The Art Gallery held an opening reception for Jennifer King’s exhibition titled “Home on Native Land” on Oct.17 about her experiences as a displaced First Nations woman born in Saskatchewan, Canada.
The exhibition included five different series focused on different aspects of King’s life, from being placed into the foster care system to reconnecting with her indigenous side.
“This work here tells a little bit of the story of the frustration of not being in charge of your own destiny, but the determination to be hopeful and happy anyways,” King said.
King’s Nature series depicted different parts of the ecological aspect of the land, using acrylic and oil on canvas to paint the rivers and plants.
The Cedar series represented the presence of cedar trees on Vancouver Island, where she used birch plywood from floor paneling coated in a plastic veneer to appear like cedar wood. She then would stain the wood and use acrylic to paint totem poles on some pieces.
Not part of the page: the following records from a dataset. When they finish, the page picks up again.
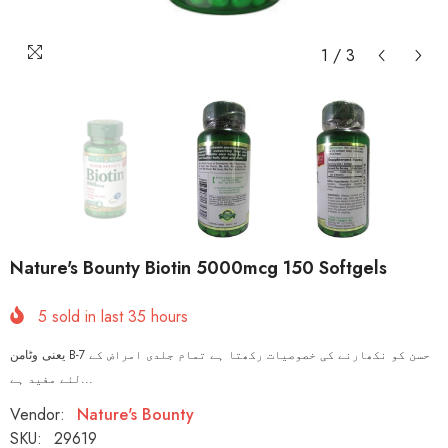
1
/
3
Nature's Bounty Biotin 5000mcg 150 Softgels
5
sold in last
35
hours
یعنی وٹامن B-7 حسن کو نکھارنے کی خصوصیات رکھتا ہے تمام جلدی امراض کے
لئے مفید ہے...
Vendor:
Nature's Bounty
SKU:
29619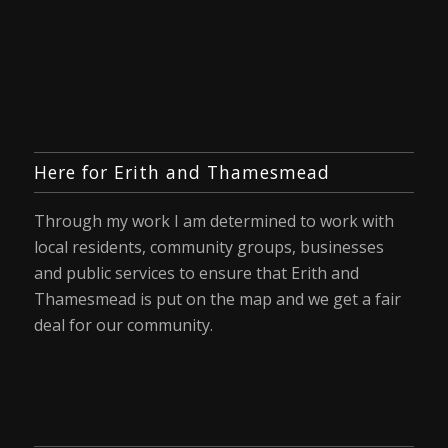
Here for Erith and Thamesmead
Through my work I am determined to work with
local residents, community groups, businesses
and public services to ensure that Erith and
Thamesmead is put on the map and we get a fair
deal for our community.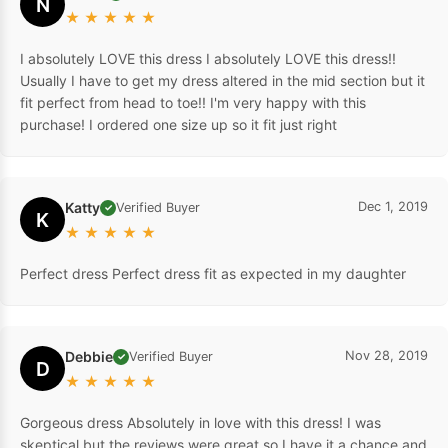
N
★
★
★
★
★
I absolutely LOVE this dress I absolutely LOVE this dress!!
Usually I have to get my dress altered in the mid section but it
fit perfect from head to toe!! I'm very happy with this
purchase! I ordered one size up so it fit just right
Katty
Dec 1, 2019
Verified Buyer
✓
K
★
★
★
★
★
Perfect dress Perfect dress fit as expected in my daughter
Debbie
Nov 28, 2019
Verified Buyer
✓
D
★
★
★
★
★
Gorgeous dress Absolutely in love with this dress! I was
skeptical but the reviews were great so I have it a chance and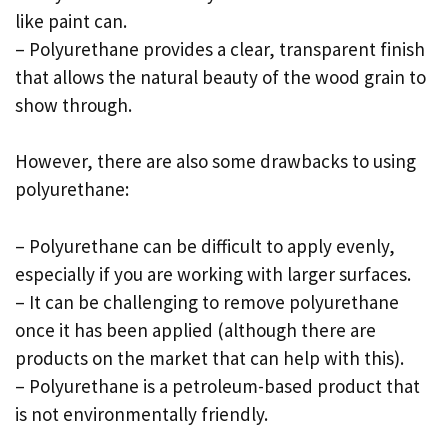
like paint can.
– Polyurethane provides a clear, transparent finish
that allows the natural beauty of the wood grain to
show through.
However, there are also some drawbacks to using
polyurethane:
– Polyurethane can be difficult to apply evenly,
especially if you are working with larger surfaces.
– It can be challenging to remove polyurethane
once it has been applied (although there are
products on the market that can help with this).
– Polyurethane is a petroleum-based product that
is not environmentally friendly.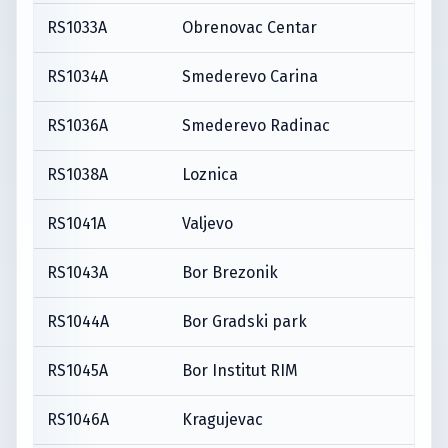
RS1033A
Obrenovac Centar
RS1034A
Smederevo Carina
RS1036A
Smederevo Radinac
RS1038A
Loznica
RS1041A
Valjevo
RS1043A
Bor Brezonik
RS1044A
Bor Gradski park
RS1045A
Bor Institut RIM
RS1046A
Kragujevac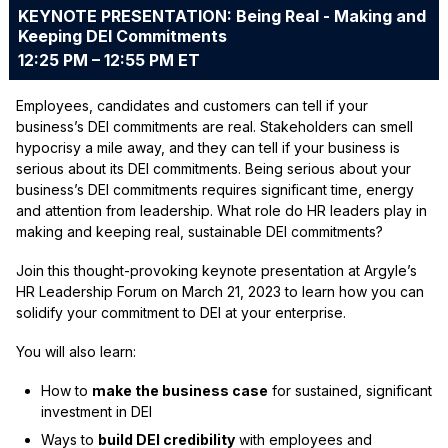
KEYNOTE PRESENTATION: Being Real - Making and
Keeping DEI Commitments
12:25 PM – 12:55 PM ET
Employees, candidates and customers can tell if your
business’s DEI commitments are real. Stakeholders can smell
hypocrisy a mile away, and they can tell if your business is
serious about its DEI commitments. Being serious about your
business’s DEI commitments requires significant time, energy
and attention from leadership. What role do HR leaders play in
making and keeping real, sustainable DEI commitments?
Join this thought-provoking keynote presentation at Argyle’s
HR Leadership Forum on March 21, 2023 to learn how you can
solidify your commitment to DEI at your enterprise.
You will also learn:
How to
make the business case
for sustained, significant
investment in DEI
Ways to
build DEI credibility
with employees and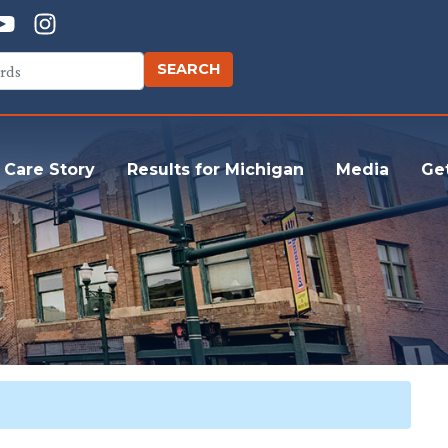
 Care Story
Results for Michigan
Media
Ge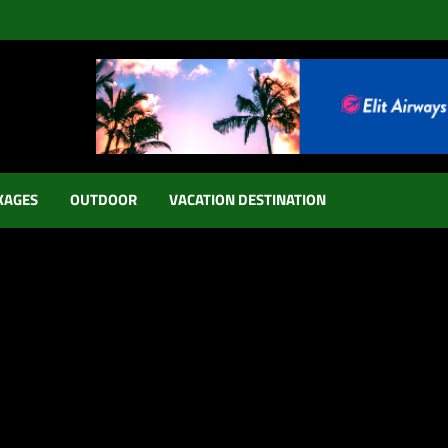
KAGES
OUTDOOR
VACATION DESTINATION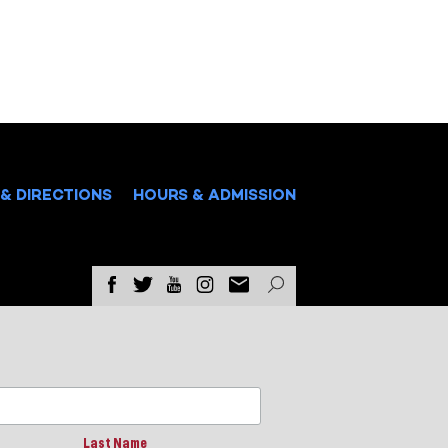
& DIRECTIONS
HOURS & ADMISSION
Last Name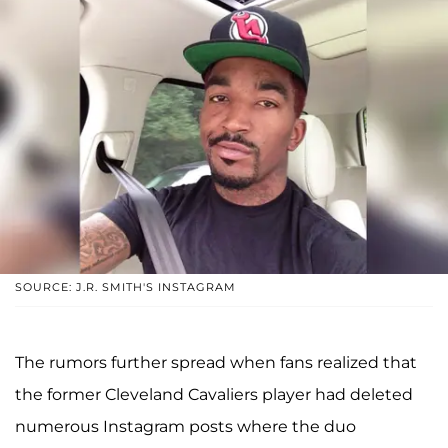
SOURCE: J.R. SMITH'S INSTAGRAM
The rumors further spread when fans realized that
the former Cleveland Cavaliers player had deleted
numerous Instagram posts where the duo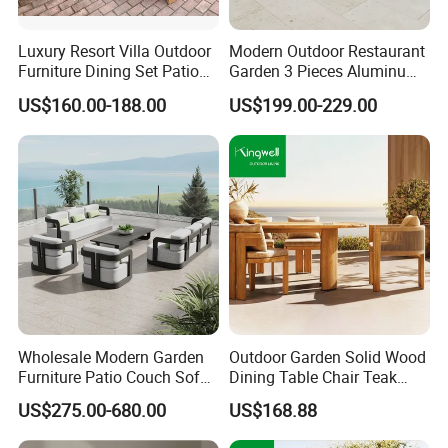
Hanse has its own factory with automatic production line
Luxury Resort Villa Outdoor
Modern Outdoor Restaurant
and mature supply chain, which is truly suited to volume
Furniture Dining Set Patio
Garden 3 Pieces Aluminum
production to meet customers' large demand at home or
Teak Table and Chairs
Coffee Table Chairs Dining
abroad.
US$160.00-188.00
US$199.00-229.00
Furniture
Sincerely hope establishes long term cooperative
relationship with you. Welcome!
Wholesale Modern Garden
Outdoor Garden Solid Wood
Furniture Patio Couch Sofa
Dining Table Chair Teak
Set Aluminum Outdoor Sofa
Furniture for Courtyard Park
US$275.00-680.00
US$168.88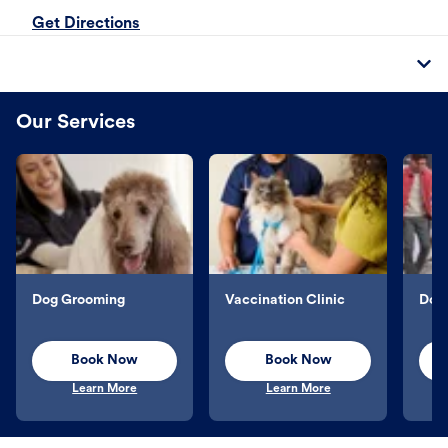
Get Directions
Our Services
Dog Grooming
Vaccination Clinic
Dog 
Book Now
Book Now
Learn More
Learn More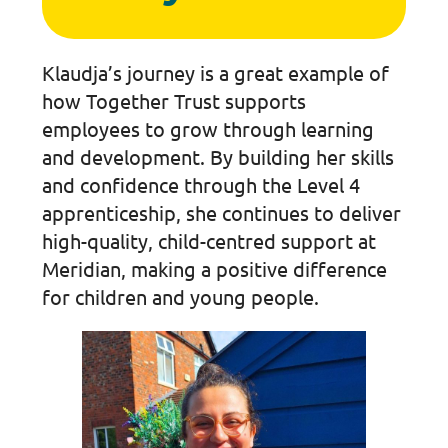
Klaudja’s journey is a great example of
how Together Trust supports
employees to grow through learning
and development. By building her skills
and confidence through the Level 4
apprenticeship, she continues to deliver
high-quality, child-centred support at
Meridian, making a positive difference
for children and young people.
The Assemblages series used copper, iron rust, plastic, wax and natural dyes to symbolize corruption in wealth, power and institutions.
King said her artwork gave her an opportunity to look at the ecological effects in Canada that First Nations people have to face, including the indigenous women that go missing and are murdered, which she tributes in her Assemblages series.
“It’s such a powerful exhibition and what she’s been through and the work she creates is heavy,” art department chair Robin Johnson said. “I think that it does still resonate with many of us in different ways.”
The Luggage series depicts King’s experience of being taken from her home with her grandparents on the reservation and being placed in a white family through the foster care system. For one of the pieces, she painted herself as a young girl on wood with acrylic paint.
“As a passing white person, I think that maybe I have lived with privileges that make me blend in and almost disappear in white culture,” King said. “But I sure stand out on the reservation, so I don’t belong anywhere.”
King’s “A Seat at the Table” piece can be seen at the entrance of the gallery right under the exhibition’s title wall. Numerous deconstructed chairs lay in a pile, representing the loss of ownership of a home.
King said she started her art journey in 2011, inspired by a course she took in graduate school that challenged her to look into herself.
“What this work does is, I took a few years to really examine the impact that it had on me personally, and then I went a little further and I examined the impact that it had on my tribe and then on other tribes around me,” King said.
King said she brought her artwork from Canada to Cosumnes River College in a U-Haul about a week before the opening reception with her husband designing custom boxes for each art piece to prevent damage while traveling.
Art Gallery assistant Jenelle Arriaga, 21-year-old studio arts major, said they put together the exhibition in about a week with a lot of math involved.
“We have to measure the height of the walls, the height and width of the paintings. It’s a lot of physical and a lot of mental stuff we have to do,” Arriaga said.
Johnson said the exhibitions are planned a year or two in advance with 30 to 40 hours’ worth of work going into each one. Johnson said she was happy to put on this exhibition since she originally knew King from the Sacramento area.
“We all have different cultures, different languages, but we’re experiencing a very similar thing. So, the question is: Why?” King said.
The exhibition is open until Nov. 17 in CRC’s Art Gallery from Tuesdays to Thursdays from noon to 4 p.m., or by appointment.